A 3-judge panel at the 11th Circuit Court of Appeals has rejected an appeal filed by a Florida woman who wants a long-term care insurance (LTCI) to provide home health care benefits.
The woman, Edith Sherman, says she is getting care in her personal residence, which happens to be in an assisted living facility (ALF).
The insurer, Transamerica Life Insurance Company, contends that the facility is a kind of long-term care (LTC) facility, not a place that would count as a home according to the terms of the policy it issued to Sherman.
A federal district court agreed with the insurer, and the 11th Circuit upheld the district court ruling in an opinion that is posted on the appellate court website but not considered officially published. The opinion was attributed to the court, not to one of the judges who considered the case.
Representatives for Transamerica Life, a unit of AEGON N.V., The Hague, Netherlands, were not available to comment on the ruling.
Steven Dunn, a Bay Harbor Island, Fla., lawyer who helped represent Sherman, said he and his client are disappointed by ruling.
“It’s not consistent with Florida law and how seniors transition through life as they age,” Dunn said in an interview. “An assisted living facility is someone’s home as a matter of Florida law.”

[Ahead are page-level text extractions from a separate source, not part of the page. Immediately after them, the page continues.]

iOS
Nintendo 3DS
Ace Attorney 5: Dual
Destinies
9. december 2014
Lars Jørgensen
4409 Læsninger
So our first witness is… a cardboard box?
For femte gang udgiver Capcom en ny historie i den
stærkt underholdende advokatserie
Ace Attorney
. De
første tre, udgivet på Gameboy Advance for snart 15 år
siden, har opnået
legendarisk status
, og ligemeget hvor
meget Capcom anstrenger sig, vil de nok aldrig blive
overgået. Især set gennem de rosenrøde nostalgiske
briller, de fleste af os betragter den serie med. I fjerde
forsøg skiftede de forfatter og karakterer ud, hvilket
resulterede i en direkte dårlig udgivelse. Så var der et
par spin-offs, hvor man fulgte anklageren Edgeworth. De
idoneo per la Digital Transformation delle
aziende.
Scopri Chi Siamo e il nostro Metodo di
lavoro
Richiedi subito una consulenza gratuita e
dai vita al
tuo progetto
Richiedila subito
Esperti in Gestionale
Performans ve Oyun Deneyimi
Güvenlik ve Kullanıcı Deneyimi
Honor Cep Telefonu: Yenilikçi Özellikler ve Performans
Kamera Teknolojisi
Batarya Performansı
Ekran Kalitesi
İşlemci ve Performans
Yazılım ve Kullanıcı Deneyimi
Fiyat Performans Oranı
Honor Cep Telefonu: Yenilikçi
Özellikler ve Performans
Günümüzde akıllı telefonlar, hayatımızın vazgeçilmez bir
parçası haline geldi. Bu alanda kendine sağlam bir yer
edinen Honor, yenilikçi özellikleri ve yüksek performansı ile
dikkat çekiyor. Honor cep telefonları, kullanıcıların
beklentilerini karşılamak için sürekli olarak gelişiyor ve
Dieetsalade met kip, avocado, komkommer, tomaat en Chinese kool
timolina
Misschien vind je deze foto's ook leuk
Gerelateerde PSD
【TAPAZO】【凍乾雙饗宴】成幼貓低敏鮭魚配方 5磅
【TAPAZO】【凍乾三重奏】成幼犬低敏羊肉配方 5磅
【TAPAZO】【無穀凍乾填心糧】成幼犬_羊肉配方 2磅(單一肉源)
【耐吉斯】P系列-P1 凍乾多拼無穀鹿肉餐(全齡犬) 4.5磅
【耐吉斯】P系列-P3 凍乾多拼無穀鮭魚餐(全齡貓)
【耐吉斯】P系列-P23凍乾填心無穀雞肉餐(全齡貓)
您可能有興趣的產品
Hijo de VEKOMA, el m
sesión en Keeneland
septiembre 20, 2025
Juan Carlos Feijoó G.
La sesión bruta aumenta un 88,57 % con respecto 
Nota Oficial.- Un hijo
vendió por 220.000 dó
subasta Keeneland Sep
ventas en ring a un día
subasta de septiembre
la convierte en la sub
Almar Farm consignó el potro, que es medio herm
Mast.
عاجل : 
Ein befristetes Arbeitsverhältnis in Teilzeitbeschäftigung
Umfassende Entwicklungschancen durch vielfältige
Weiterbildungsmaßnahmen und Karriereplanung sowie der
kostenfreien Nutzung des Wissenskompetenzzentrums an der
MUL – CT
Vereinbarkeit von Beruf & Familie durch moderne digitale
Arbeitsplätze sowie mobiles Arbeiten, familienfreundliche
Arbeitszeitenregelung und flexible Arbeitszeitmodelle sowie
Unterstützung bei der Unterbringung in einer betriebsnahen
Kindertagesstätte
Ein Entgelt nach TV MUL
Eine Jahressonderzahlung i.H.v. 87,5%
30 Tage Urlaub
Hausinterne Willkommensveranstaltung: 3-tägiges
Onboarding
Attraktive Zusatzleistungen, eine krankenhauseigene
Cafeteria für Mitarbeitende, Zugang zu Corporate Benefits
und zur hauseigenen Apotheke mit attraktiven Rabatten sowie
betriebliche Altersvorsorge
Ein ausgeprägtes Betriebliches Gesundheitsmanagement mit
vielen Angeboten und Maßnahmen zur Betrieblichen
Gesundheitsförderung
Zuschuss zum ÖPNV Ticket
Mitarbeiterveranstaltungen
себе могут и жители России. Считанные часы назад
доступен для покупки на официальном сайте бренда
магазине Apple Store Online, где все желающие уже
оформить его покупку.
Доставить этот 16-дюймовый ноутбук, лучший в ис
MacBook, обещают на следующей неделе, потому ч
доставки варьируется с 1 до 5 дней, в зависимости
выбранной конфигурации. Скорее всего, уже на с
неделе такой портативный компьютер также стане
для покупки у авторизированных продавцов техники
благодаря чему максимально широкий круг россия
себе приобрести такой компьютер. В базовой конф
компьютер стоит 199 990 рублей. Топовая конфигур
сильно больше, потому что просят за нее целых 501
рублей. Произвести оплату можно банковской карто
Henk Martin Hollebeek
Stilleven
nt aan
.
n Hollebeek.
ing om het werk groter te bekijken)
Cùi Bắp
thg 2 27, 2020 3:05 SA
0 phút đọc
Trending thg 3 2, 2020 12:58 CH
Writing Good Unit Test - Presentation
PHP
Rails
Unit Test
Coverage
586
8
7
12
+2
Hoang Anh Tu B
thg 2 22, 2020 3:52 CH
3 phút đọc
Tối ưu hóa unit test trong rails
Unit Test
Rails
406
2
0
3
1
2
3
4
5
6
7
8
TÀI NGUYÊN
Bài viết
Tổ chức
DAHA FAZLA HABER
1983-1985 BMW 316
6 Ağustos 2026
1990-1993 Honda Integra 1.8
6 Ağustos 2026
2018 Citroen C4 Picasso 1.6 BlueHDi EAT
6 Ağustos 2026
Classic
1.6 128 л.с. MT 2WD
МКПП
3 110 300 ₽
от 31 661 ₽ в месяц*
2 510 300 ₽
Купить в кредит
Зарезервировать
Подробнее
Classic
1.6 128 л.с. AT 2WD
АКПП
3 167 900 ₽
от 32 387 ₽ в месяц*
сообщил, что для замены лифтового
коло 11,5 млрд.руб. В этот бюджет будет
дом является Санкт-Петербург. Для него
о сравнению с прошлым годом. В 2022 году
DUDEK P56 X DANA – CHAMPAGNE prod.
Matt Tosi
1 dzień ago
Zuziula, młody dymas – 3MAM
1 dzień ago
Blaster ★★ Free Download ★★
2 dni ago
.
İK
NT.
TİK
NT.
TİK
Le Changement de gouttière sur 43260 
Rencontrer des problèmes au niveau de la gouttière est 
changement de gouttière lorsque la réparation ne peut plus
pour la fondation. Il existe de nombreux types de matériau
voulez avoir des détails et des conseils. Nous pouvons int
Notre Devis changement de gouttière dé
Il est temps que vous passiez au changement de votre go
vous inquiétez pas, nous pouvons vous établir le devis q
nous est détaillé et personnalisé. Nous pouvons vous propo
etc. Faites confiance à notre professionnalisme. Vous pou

Because Sherman’s policy is not paying benefits, her family is having to pay for her care, Dunn said.
THE OPINION
When Sherman applied for coverage, the court says, she could choose from a menu of three options:
- “Integrated Facility and Home Care Insurance.”
- “Faci1ity Only Insurance.”
- “Home Care Only Insurance.”
The first option was supposed to provide coverage wherever the insured was living, the facility-only provided coverage in either a nursing home or an ALF, and the home care policy provided coverage only in the insured’s own home, the court says.